I am trying to check how a density function of a bivariate Pareto distribution f(x,y) goes to its accumulated function F(x,y):
$$ f(x,y) = \frac{a(a+1)}{b_1b_2}\biggl [-1 + \frac x {b_1} + \frac y{b_2}\biggr]^{-(a+2)} $$
with $a, b_1$ and $b_2 > 0$, $x>b_1$ and $y>b_2$.

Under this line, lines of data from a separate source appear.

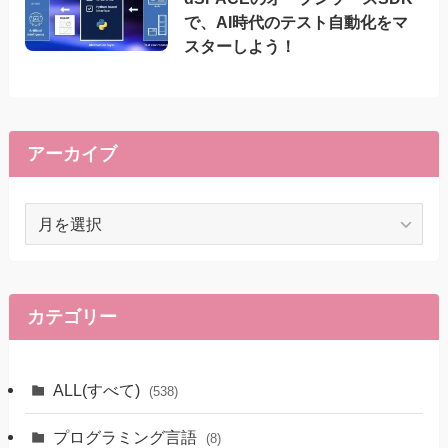
で、AI時代のテスト自動化をマ
スターしよう！
アーカイブ
ア
ー
カ
イ
ブ
カテゴリー
ALL(すべて)
(538)
プログラミング言語
(8)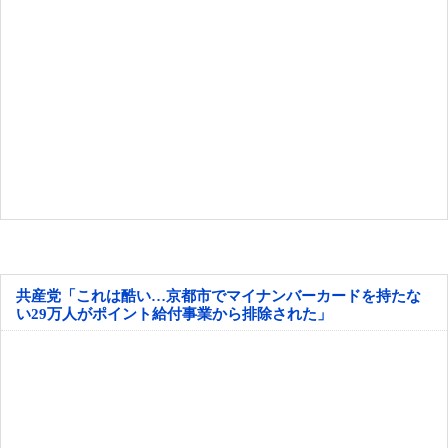
共産党「これは酷い…京都市でマイナンバーカードを持たな
い29万人がポイント給付事業から排除された」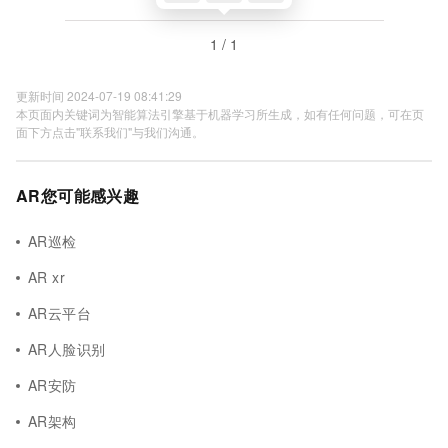
1 / 1
更新时间 2024-07-19 08:41:29
本页面内关键词为智能算法引擎基于机器学习所生成，如有任何问题，可在页
面下方点击"联系我们"与我们沟通。
AR您可能感兴趣
AR巡检
AR xr
AR云平台
AR人脸识别
AR安防
AR架构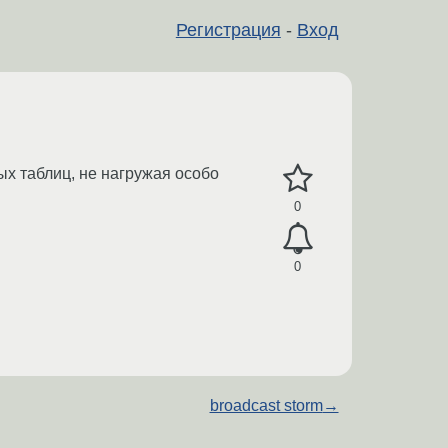
Регистрация
-
Вход
ых таблиц, не нагружая особо
0
0
broadcast storm
→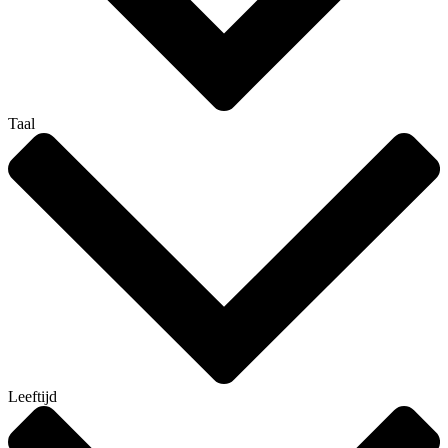
Taal
Leeftijd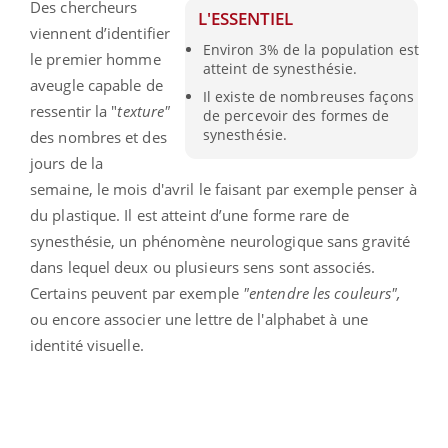
Des chercheurs
L'ESSENTIEL
viennent d’identifier
Environ 3% de la population est
le premier homme
atteint de synesthésie.
aveugle capable de
Il existe de nombreuses façons
ressentir la "
texture"
de percevoir des formes de
synesthésie.
des nombres et des
jours de la
semaine, le mois d'avril le faisant par exemple penser à
du plastique. Il est atteint d’une forme rare
de
synesthésie, un phénomène neurologique sans gravité
dans lequel deux ou plusieurs sens sont associés.
Certains peuvent par exemple
"entendre les couleurs",
ou encore associer une lettre de l'alphabet
à une
identité visuelle.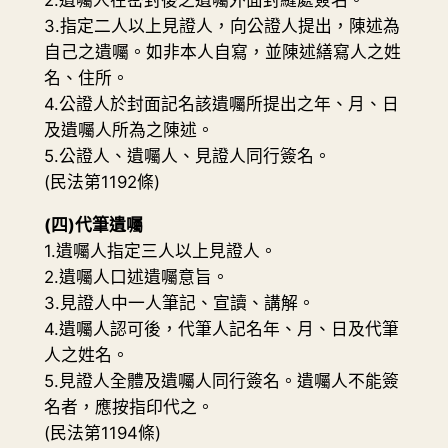
3.指定二人以上見證人，向公證人提出，陳述為
自己之遺囑。如非本人自寫，並陳述繕寫人之姓
名、住所。
4.公證人於封面記名該遺囑所提出之年、月、日
及遺囑人所為之陳述。
5.公證人、遺囑人、見證人同行簽名。
(民法第1192條)
(四)代筆遺囑
1.遺囑人指定三人以上見證人。
2.遺囑人口述遺囑意旨。
3.見證人中一人筆記、宣讀、講解。
4.遺囑人認可後，代筆人記名年、月、日及代筆
人之姓名。
5.見證人全體及遺囑人同行簽名。遺囑人不能簽
名者，應按指印代之。
(民法第1194條)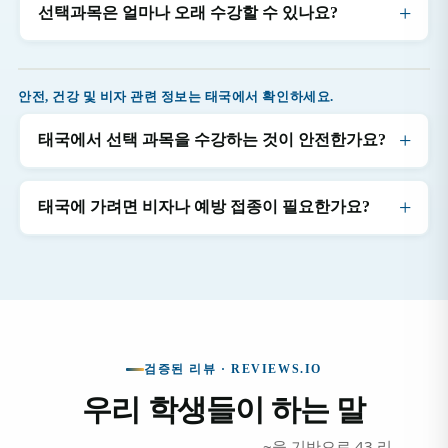
선택과목은 얼마나 오래 수강할 수 있나요?
안전, 건강 및 비자 관련 정보는 태국에서 확인하세요.
태국에서 선택 과목을 수강하는 것이 안전한가요?
태국에 가려면 비자나 예방 접종이 필요한가요?
검증된 리뷰 · REVIEWS.IO
우리 학생들이 하는 말
~을 기반으로 43 리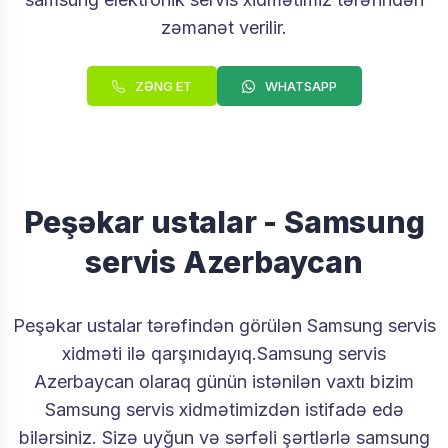
zəmanət verilir.
ZƏNG ET
WHATSAPP
Peşəkar ustalar - Samsung
servis Azerbaycan
Peşəkar ustalar tərəfindən görülən Samsung servis
xidməti ilə qarşınıdayıq.Samsung servis
Azerbaycan olaraq günün istənilən vaxtı bizim
Samsung servis xidmətimizdən istifadə edə
bilərsiniz. Sizə uyğun və sərfəli şərtlərlə samsung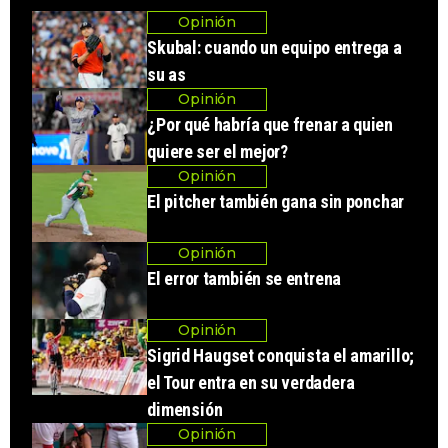
Opinión
Skubal: cuando un equipo entrega a
su as
Opinión
¿Por qué habría que frenar a quien
quiere ser el mejor?
Opinión
El pitcher también gana sin ponchar
Opinión
El error también se entrena
Opinión
Sigrid Haugset conquista el amarillo;
el Tour entra en su verdadera
dimensión
Opinión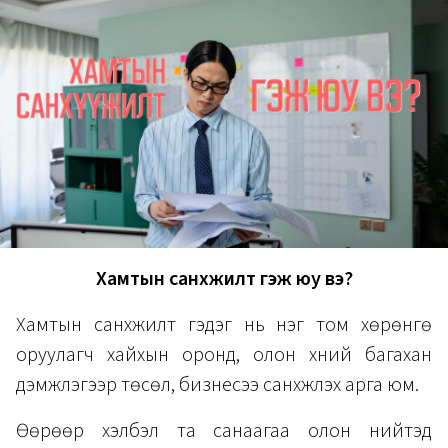
Хамтын санхүүжилт гэж юу вэ?
Хамтын санхүүжилт гэдэг нь нэг том хөрөнгө
оруулагч хайхын оронд, олон хүний багахан
дэмжлэгээр төсөл, бизнесээ санхүүжүүлэх арга юм.
Өөрөөр хэлбэл та санаагаа олон нийтэд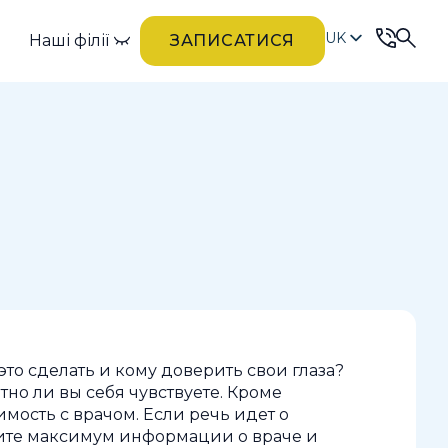
UK
Наші філії
ЗАПИСАТИСЯ
RU
то сделать и кому доверить свои глаза?
но ли вы себя чувствуете. Кроме
мость с врачом. Если речь идет о
рите максимум информации о враче и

I tried to solve the double integration of f equal to 1 to find its accumulated version but I am stuck on the point:
To see that the integral of the pdf is equal to 1 you have to adjust the lower limits. I factor out the constants. For less typing work I replace $b_1$ and $b_2$ by $b$ and $c$
$$\frac{a\cdot (a+1)}{b\cdot c} \cdot \int_c^{\infty} \int_b^{\infty} \frac{a(a+1)}{b\cdot c} \left(-1 + \frac{x}{b}+\frac{y}{c} \right)^{-(a+2)} \, dx \, dy$$
The inner integral is
$\int_b^{\infty} \left(-1 + \frac{x}{b}+\frac{y}{c} \right)^{-(a+2)} \, dx= \left[-\frac{b}{a+1}\cdot \left(-1 + \frac{x}{b}+\frac{y}{c} \right)^{-(a+1)}\right]_b^{\infty}$
$=-0-\left[-\frac{b}{a+1}\cdot \left(-1 + \frac{b}{b}+\frac{y}{c} \right)^{-(a+1)}\right]=\frac{b}{a+1}\cdot \left(\frac{y}{c} \right)^{-(a+1)}$
Next, this term has to be integrated w.r.t. $y$
$$ \int_c^{\infty} \frac{b}{a+1}\cdot \left(\frac{y}{c} \right)^{-(a+1)}\, dy$$
It isn´t hard to calculate. The result should be $\frac{b\cdot c}{a\cdot (a+1)}$ since we still have the factored out fraction $\frac{a\cdot (a+1)}{b\cdot c}$.